STF - Anatel questiona decisão do TRF-1 que teria desrespeitado a cláusula de reserva de plenário
A
Agência Nacional de Telecomunicações (Anatel) ajuizou Reclamação (RCL
16265), no Supremo Tribunal Federal (STF), para questionar acórdão da
Quinta Turma do Tribunal Regional Federal da 1ª Região (TRF-1) que teria
anulado uma norma sobre créditos de telefonia e determinado que os
efeitos dessa decisão não se restringiam à limitação territorial
prevista no artigo 16 da Lei 7.347/1985 (Lei da Ação Civil Pública).

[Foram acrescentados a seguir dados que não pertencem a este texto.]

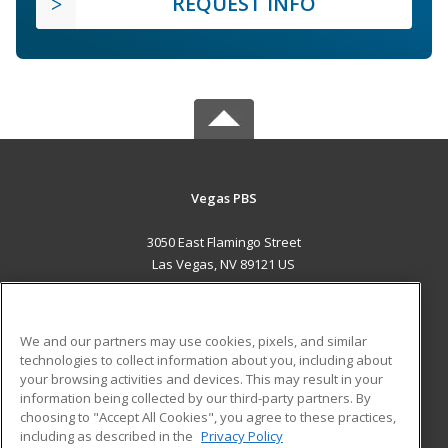
REQUEST INFO
Vegas PBS
3050 East Flamingo Street
Las Vegas, NV 89121 US
MAIN CONTENT
Career Training
We and our partners may use cookies, pixels, and similar
technologies to collect information about you, including about
ADDITIONAL RESOURCES
your browsing activities and devices. This may result in your
information being collected by our third-party partners. By
Military
Student Blog
choosing to "Accept All Cookies", you agree to these practices,
Financial Assistance
including as described in the
Privacy Policy
Help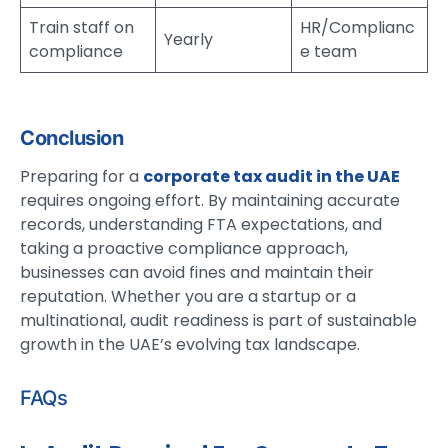
Train staff on
HR/Complianc
Yearly
compliance
e team
Conclusion
Preparing for a
corporate tax audit in the UAE
requires ongoing effort. By maintaining accurate
records, understanding FTA expectations, and
taking a proactive compliance approach,
businesses can avoid fines and maintain their
reputation. Whether you are a startup or a
multinational, audit readiness is part of sustainable
growth in the UAE’s evolving tax landscape.
FAQs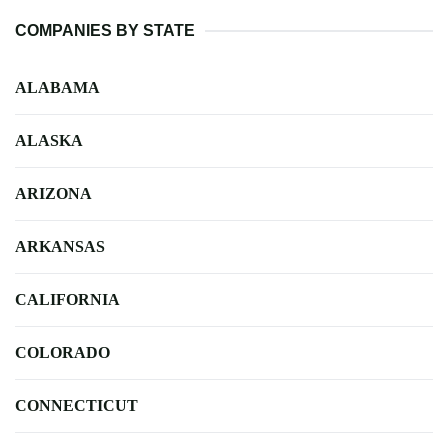
COMPANIES BY STATE
ALABAMA
ALASKA
ARIZONA
ARKANSAS
CALIFORNIA
COLORADO
CONNECTICUT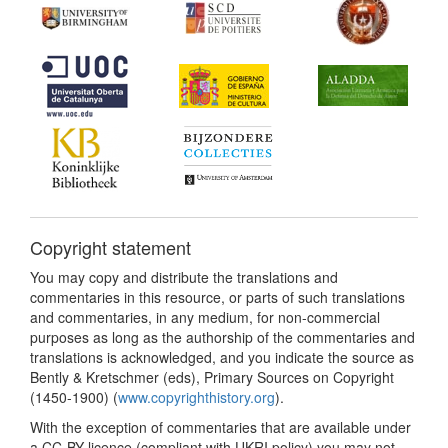
Copyright statement
You may copy and distribute the translations and
commentaries in this resource, or parts of such translations
and commentaries, in any medium, for non-commercial
purposes as long as the authorship of the commentaries and
translations is acknowledged, and you indicate the source as
Bently & Kretschmer (eds), Primary Sources on Copyright
(1450-1900) (
www.copyrighthistory.org
).
With the exception of commentaries that are available under
a CC-BY licence (compliant with UKRI policy) you may not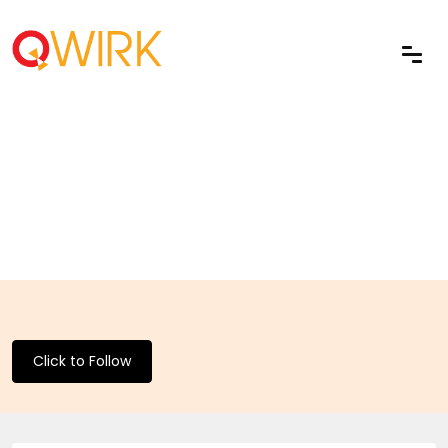
Click to Follow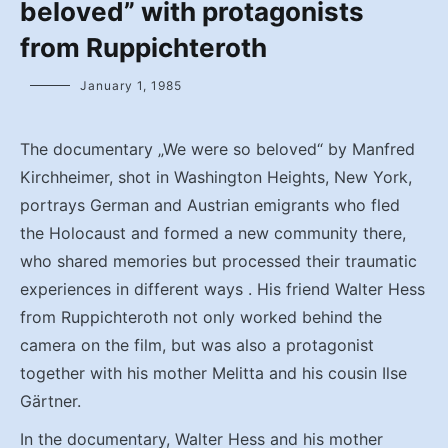
beloved” with protagonists
from Ruppichteroth
January 1, 1985
The documentary „We were so beloved“ by Manfred
Kirchheimer, shot in Washington Heights, New York,
portrays German and Austrian emigrants who fled
the Holocaust and formed a new community there,
who shared memories but processed their traumatic
experiences in different ways . His friend Walter Hess
from Ruppichteroth not only worked behind the
camera on the film, but was also a protagonist
together with his mother Melitta and his cousin Ilse
Gärtner.
In the documentary, Walter Hess and his mother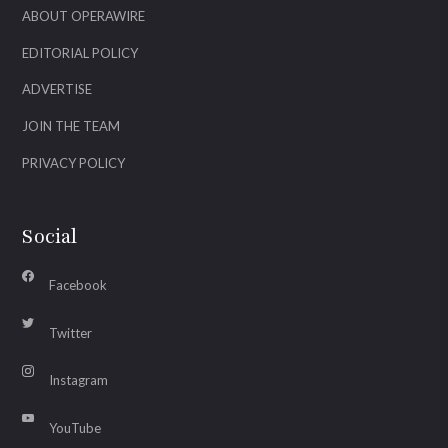
ABOUT OPERAWIRE
EDITORIAL POLICY
ADVERTISE
JOIN THE TEAM
PRIVACY POLICY
Social
Facebook
Twitter
Instagram
YouTube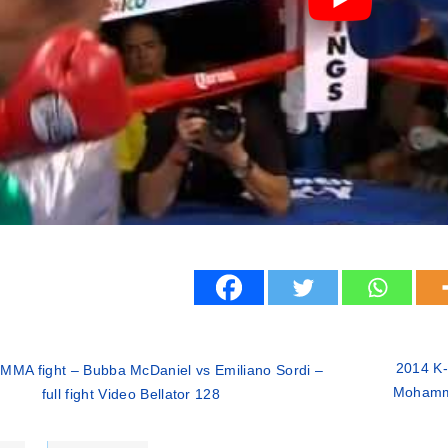
2014 K-
MMA fight – Bubba McDaniel vs Emiliano Sordi –
Mohamma
full fight Video Bellator 128
ries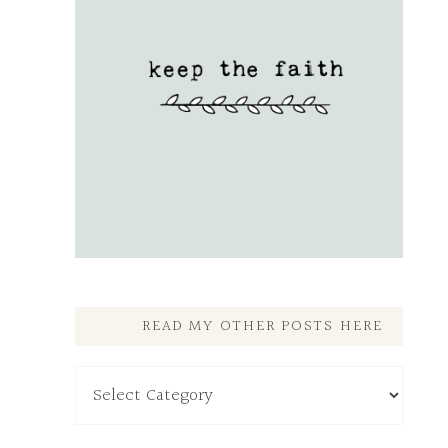
READ MY OTHER POSTS HERE
Read
My
Other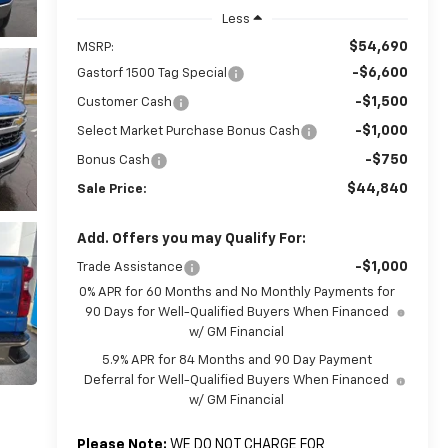
Less
$54,690
MSRP:
-$6,600
Gastorf 1500 Tag Special
-$1,500
Customer Cash
-$1,000
Select Market Purchase Bonus Cash
-$750
Bonus Cash
$44,840
Sale Price:
Add. Offers you may Qualify For:
-$1,000
Trade Assistance
0% APR for 60 Months and No Monthly Payments for
90 Days for Well-Qualified Buyers When Financed
w/ GM Financial
5.9% APR for 84 Months and 90 Day Payment
Deferral for Well-Qualified Buyers When Financed
w/ GM Financial
Please Note:
WE DO NOT CHARGE FOR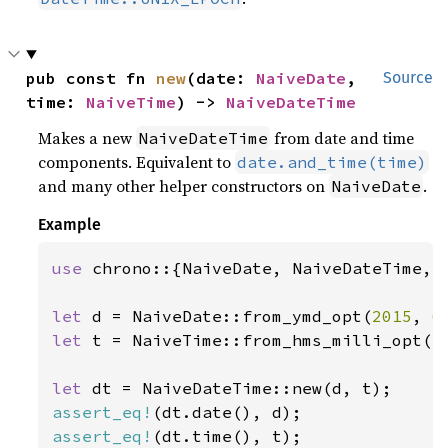
pub const fn 
new
(date: 
NaiveDate
, 
Source
time: 
NaiveTime
) -> 
NaiveDateTime
Makes a new
from date and time
NaiveDateTime
components. Equivalent to
date.and_time(time)
and many other helper constructors on
.
NaiveDate
Example
use 
chrono::{NaiveDate, NaiveDateTime, N
let 
d = NaiveDate::from_ymd_opt(
2015
, 
6
let 
t = NaiveTime::from_hms_milli_opt(
1
let 
assert_eq!
assert_eq!
(dt.time(), t);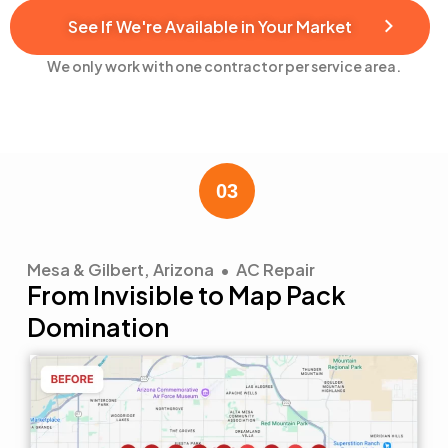
See If We're Available in Your Market
We only work with one contractor per service area.
Mesa & Gilbert, Arizona • AC Repair
From Invisible to Map Pack
Domination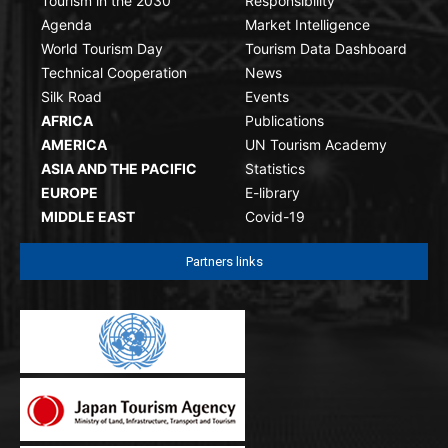
Tourism in the 2030
Responsibility
Agenda
Market Intelligence
World Tourism Day
Tourism Data Dashboard
Technical Cooperation
News
Silk Road
Events
AFRICA
Publications
AMERICA
UN Tourism Academy
ASIA AND THE PACIFIC
Statistics
EUROPE
E-library
MIDDLE EAST
Covid-19
Partners links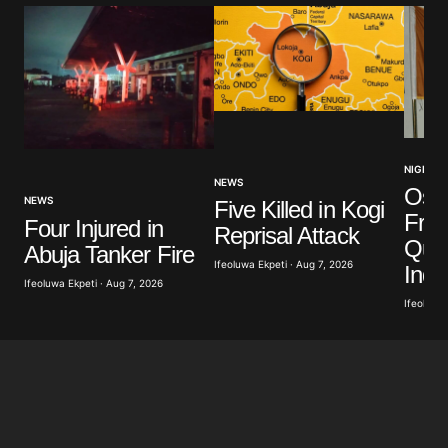
NIGERIA
NEWS
Osu
NEWS
Five Killed in Kogi
Fre
Four Injured in
Reprisal Attack
Que
Abuja Tanker Fire
Ifeoluwa Ekpeti · Aug 7, 2026
Ind
Ifeoluwa Ekpeti · Aug 7, 2026
Ifeoluwa 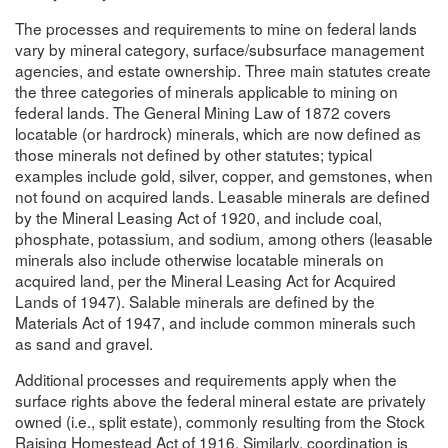
The processes and requirements to mine on federal lands
vary by mineral category, surface/subsurface management
agencies, and estate ownership. Three main statutes create
the three categories of minerals applicable to mining on
federal lands. The General Mining Law of 1872 covers
locatable (or hardrock) minerals, which are now defined as
those minerals not defined by other statutes; typical
examples include gold, silver, copper, and gemstones, when
not found on acquired lands. Leasable minerals are defined
by the Mineral Leasing Act of 1920, and include coal,
phosphate, potassium, and sodium, among others (leasable
minerals also include otherwise locatable minerals on
acquired land, per the Mineral Leasing Act for Acquired
Lands of 1947). Salable minerals are defined by the
Materials Act of 1947, and include common minerals such
as sand and gravel.
Additional processes and requirements apply when the
surface rights above the federal mineral estate are privately
owned (i.e., split estate), commonly resulting from the Stock
Raising Homestead Act of 1916. Similarly, coordination is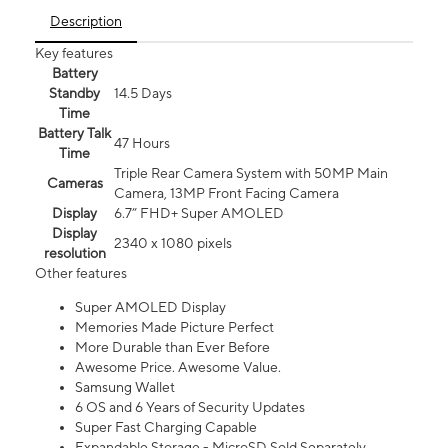
Description
Key features
Battery
Standby
14.5 Days
Time
Battery Talk
47 Hours
Time
Triple Rear Camera System with 50MP Main
Cameras
Camera, 13MP Front Facing Camera
Display
6.7” FHD+ Super AMOLED
Display
2340 x 1080 pixels
resolution
Other features
Super AMOLED Display
Memories Made Picture Perfect
More Durable than Ever Before
Awesome Price. Awesome Value.
Samsung Wallet
6 OS and 6 Years of Security Updates
Super Fast Charging Capable
Expandable Storage - MicroSD Sold Separately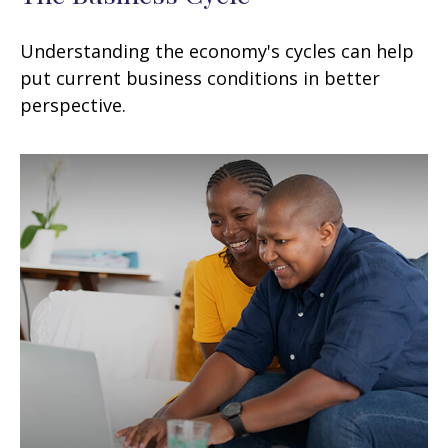
Understanding the economy's cycles can help
put current business conditions in better
perspective.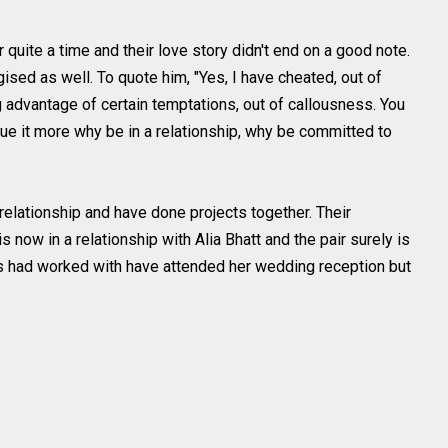
 quite a time and their love story didn't end on a good note.
sed as well. To quote him, "Yes, I have cheated, out of
ng advantage of certain temptations, out of callousness. You
ue it more why be in a relationship, why be committed to
 relationship and have done projects together. Their
is now in a relationship with Alia Bhatt and the pair surely is
as had worked with have attended her wedding reception but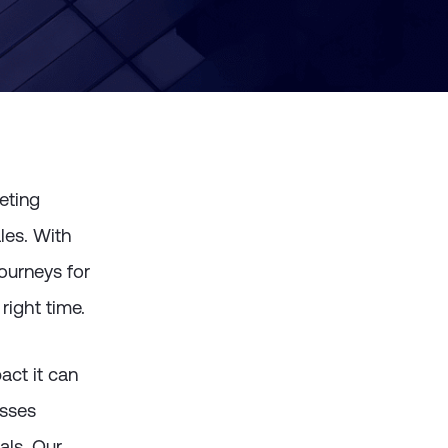
eting
les. With
ourneys for
right time.
ct it can
esses
als.
Our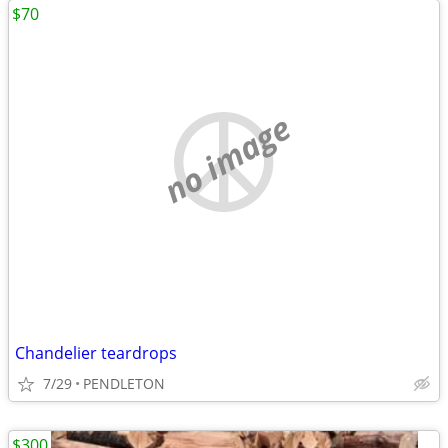
$70
no image
Chandelier teardrops
7/29
PENDLETON
$300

Para a agência, o órgão fracionário do tribunal afastou, no caso, a
aplicação de uma norma legal sem respeitar a cláusula de reserva de
plenário, prevista no artigo 97 da Constituição Federal de 1988 e na
Súmula Vinculante 10, do STF.
A
súmula diz que viola a cláusula de Reserva de Plenário a decisão de
órgão fracionário de tribunal que, embora não declare expressamente a
inconstitucionalidade de lei ou ato normativo do poder público, afasta
sua incidência, no todo ou em parte.
Consta
dos autos que o juiz da 5ª Vara Federal da Seção Judiciária do Pará
julgou improcedente uma ação civil pública, por meio da qual o
Ministério Público Federal pedia que fossem consideradas nulas as
cláusulas dos contratos firmados entre usuários do serviço pré-pago de
telefonia móvel e as prestadoras Norte Brasil Telecom S/A (Vivo), TNLS
PCS S/A (Oi), Amazônia Celular S/A e Tim Celular S/A que previam perda
dos créditos adquiridos após a expiração de um lapso temporal.
Contudo,
prossegue a agência, a 5ª Turma do TRF-1 reformou essa decisão,
declarando a nulidade das cláusulas questionadas pelo MP, afastando, no
ponto, a aplicação do artigo 16 da Lei 7.347/85. O dispositivo prevê que
“a sentença civil fará coisa julgada erga omnes, nos limites da
competência territorial do órgão prolator, exceto se o pedido for
julgado improcedente por insuficiência de provas, hipótese em que
qualquer legitimado poderá intentar outra ação com idêntico fundamento,
valendo-se de nova prova”.
Conforme
a Reclamação, o acórdão da Turma do TRF-1, mesmo sem declarar a
inconstitucionalidade do artigo 16 da Lei 7.347/1985, afastou a eficácia
da norma, violando o disposto na Constituição e na Súmula Vinculante
10/STF. De acordo com a Anatel, o Supremo já decidiu que reputa-se
declaratório de inconstitucionalidade o acórdão que, embora sem
explicitar, afasta a incidência da norma ordinária pertinente à lide.
Com
esse argumento, a agência pede a concessão de liminar para suspender os
efeitos do acórdão do TRF-1 e, no mérito, que seja cassada em
definitivo a decisão, para que o TRF respeite o que disposto no artigo
16 da Lei 7.347/1985, ou declare sua inconstitucionalidade, observando
para isso a cláusula da Reserva de Plenário.
O relator da Reclamação 16265 é o ministro Marco Aurélio.